Broadband Cities - Day 1

Today the Broadband Cities 2007 conference started. Thanks Dirk for inviting me!
A great place to meet people, but above all to attend several great presentations. I will not attempt to present a summary, and instead encourage you to check out some material that is freely available on the internet (see links below). Euroforum will post the presentations on its site from November 16.

Here are some quick takeaways.
  • Let's not forget that FTTH is more than 'just' superior download speeds. References were made to the symmetrical nature and the economic, social, environmental and cultural benefits.
  • PacketFront displayed its 'living networks' vision, where off-net (ISP, telephony, TV) and on-net (local services, including gaming, education, storage and ehealth) are distinguished.

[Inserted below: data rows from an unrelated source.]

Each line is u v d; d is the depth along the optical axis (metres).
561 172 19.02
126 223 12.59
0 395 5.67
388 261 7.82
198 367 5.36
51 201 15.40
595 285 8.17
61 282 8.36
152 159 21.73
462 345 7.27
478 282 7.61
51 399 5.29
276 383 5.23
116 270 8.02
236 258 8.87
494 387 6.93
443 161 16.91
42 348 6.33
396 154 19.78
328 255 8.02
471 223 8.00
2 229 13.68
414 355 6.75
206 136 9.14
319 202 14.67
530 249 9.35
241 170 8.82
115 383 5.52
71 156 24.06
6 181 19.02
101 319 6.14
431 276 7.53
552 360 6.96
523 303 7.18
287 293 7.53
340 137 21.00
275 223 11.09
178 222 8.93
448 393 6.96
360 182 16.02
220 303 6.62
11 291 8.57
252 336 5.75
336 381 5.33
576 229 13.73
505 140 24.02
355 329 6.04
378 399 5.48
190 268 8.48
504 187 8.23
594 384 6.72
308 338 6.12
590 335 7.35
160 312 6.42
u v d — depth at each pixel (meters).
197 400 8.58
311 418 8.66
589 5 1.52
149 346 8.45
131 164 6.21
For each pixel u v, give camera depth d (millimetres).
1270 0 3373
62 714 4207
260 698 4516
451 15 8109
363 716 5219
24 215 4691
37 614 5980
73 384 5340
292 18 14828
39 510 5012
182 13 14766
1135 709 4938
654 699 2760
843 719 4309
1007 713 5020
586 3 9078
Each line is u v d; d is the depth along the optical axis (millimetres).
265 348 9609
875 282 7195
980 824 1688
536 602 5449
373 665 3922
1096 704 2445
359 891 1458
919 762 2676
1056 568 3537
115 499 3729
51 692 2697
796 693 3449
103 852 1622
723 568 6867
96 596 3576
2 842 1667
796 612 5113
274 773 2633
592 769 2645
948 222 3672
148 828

  • Prof. Carlota Perez had a hugely interesting presentation on the nature of tech revolutions. This presentation is pretty close to today's and here is a paper. She also has a book out. I particularly liked the bit where she saw an end to (so called) dichotomies: high tech and custom made now merge into mass customisation; competition and co-operation merge into co-opetition; etc. The question now is: how will 'state' and 'market' learn to work together? Very relevant in a FTTH context.
  • KPN's Eelco Blok was scoring points (again) on the telco 2.0 score card, talking about wholesale and Chinese Walls. Mr. Blok, as well as his companion Joost Farwerck (who I spoke with yesterday), have conspicuously changed their tone when speaking about the telco v. cable dichotomy. Unbundlers and wholesale are now fully embraced, and in the 'us v. them' battle, it is now KPN + unbundlers v. UPC + Zesko.
  • Mr. Burgelman (an EC advisor) gave a fine Web 2.0 overview. His presentation leaned pretty heavily on this one.
  • My cyberbuddy Benoit Felten (now at the Yankee Group) gave a detailed analysis of that exciting FTTH market, France.
  • Taylor Reynolds of the OECD presented the latest broadband statistics (as of October), which led to several pretty stunning observations. Check out the October stats on the OECD Broadband Portal. The last one is especially funny.
  • William H. Melody presented his analysis of the private equity takeover of eircom and TDC. The (shocking) TDC report was published before.